Voice of Multicultural Australia
In-language communications more vital than ever in increasingly multicultural Australia… was one of the main themes to emerge from Voice of Multicultural Australia held on Friday 22 August 2014 at the National Press Club in Canberra.
Nearly 50 representatives from ethnic media outlets around Australia joined a gathering of government communications professionals, their agencies and specialist consultants. The event was organised by media representative Spots & Space with the support of the Community Broadcasting Association of Australia and the National Ethnic and Multicultural Broadcasters’ Council.
The atmosphere in the packed venue was one of celebration as presenters attested to the strength and endurance of ethnic community media.
Lee Hubber, Director of Spots & Space, estimated that 155 Australian radio stations now broadcast in more than 100 languages spoken in Australia. According to a new study by McNair Ingenuity there is no predictable pattern governing the popularity of particular media from language to language. For example, the Chinese are avid newspaper consumers, while Arabic speakers prefer Arabic radio and TV. Nor is level of funding necessarily an indicator of how popular a channel will be with the community. Community based radio stations and newspapers beat the government-funded competitor in nine of the 10 languages surveyed. Among audited websites, three in-language sites rank in the top 10 of the most popular websites in Australia, according to the Audited Media Association’s reporting.
Compere Mohammed El-Leissy is an alumni of both Syn FM and ZZZ community radio, while Wesa Chau Managing Director of Cultural Intelligence spoke of listening to 3ZZZ’s Cantonese programs as a child migrant from Hong Kong, and how it gave her a sense of belonging in Melbourne.
Ralph Van Dijk from radio creative house Eardrum presented a case-study on their London International Award winning production “Rescue Radio”. The campaign has so far saved 17 domestic workers from abusive treatment in the Middle East, with a further 55 rescues in progress.
A highlight of the afternoon was a moderated forum hosted by Tim Burrowes of leading marketing and media website Mumbrella. He was joined by compere Mo’ El-Leissy, Ross Alatsas, (Deputy Chairperson of the Victoria Multicultural Commission), speakers Ralph, Wesa, Pino Migliorino of Cultural Perspectives and Australia’s leading media strategist Steve Allen.

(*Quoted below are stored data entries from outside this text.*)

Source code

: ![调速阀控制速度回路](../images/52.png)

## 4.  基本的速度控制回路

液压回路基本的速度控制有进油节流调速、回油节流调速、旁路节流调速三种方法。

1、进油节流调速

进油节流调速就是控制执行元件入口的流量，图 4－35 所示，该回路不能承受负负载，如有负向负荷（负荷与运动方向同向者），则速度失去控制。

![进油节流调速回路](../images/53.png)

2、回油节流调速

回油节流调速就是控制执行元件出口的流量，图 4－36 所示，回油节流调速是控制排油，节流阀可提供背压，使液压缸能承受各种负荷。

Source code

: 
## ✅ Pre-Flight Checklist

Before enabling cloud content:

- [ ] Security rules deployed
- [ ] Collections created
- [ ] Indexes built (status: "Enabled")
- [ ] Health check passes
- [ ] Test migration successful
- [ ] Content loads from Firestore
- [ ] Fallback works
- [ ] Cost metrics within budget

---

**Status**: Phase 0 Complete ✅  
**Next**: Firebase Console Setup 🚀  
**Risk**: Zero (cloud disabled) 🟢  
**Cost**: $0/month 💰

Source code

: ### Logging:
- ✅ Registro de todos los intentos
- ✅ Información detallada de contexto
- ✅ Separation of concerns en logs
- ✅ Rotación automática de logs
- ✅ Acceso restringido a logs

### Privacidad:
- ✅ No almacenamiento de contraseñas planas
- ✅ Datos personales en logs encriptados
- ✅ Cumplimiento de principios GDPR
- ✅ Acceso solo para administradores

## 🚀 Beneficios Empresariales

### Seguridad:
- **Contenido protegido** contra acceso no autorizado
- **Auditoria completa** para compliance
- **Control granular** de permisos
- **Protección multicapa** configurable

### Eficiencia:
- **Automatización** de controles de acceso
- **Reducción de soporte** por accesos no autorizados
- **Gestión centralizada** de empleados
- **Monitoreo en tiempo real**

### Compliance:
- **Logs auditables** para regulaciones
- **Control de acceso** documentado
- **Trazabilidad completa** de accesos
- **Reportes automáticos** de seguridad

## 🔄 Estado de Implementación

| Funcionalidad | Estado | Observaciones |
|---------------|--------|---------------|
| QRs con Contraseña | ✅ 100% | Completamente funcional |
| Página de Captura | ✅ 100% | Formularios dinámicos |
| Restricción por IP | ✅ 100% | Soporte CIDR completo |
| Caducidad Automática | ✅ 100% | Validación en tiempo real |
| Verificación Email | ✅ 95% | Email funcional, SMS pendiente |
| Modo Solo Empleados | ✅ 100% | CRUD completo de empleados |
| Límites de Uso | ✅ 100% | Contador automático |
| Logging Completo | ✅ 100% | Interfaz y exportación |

Guests were invited to join in via Twitter, as the panel debated whether Australian advertisers needed to advertise in languages other than English.
The sentiments of panellists on the moderated forum were summed up by Steve Allen of Essence Media Strategy: “The closer you get to peoples hearts and minds, the more successful you will be”.
Voice of Multicultural Australia reinforced for the government audience the strength of multi-language community radio as a trusted medium, easily and freely accessible to all, and its vital role in educating, entertaining and informing its audience.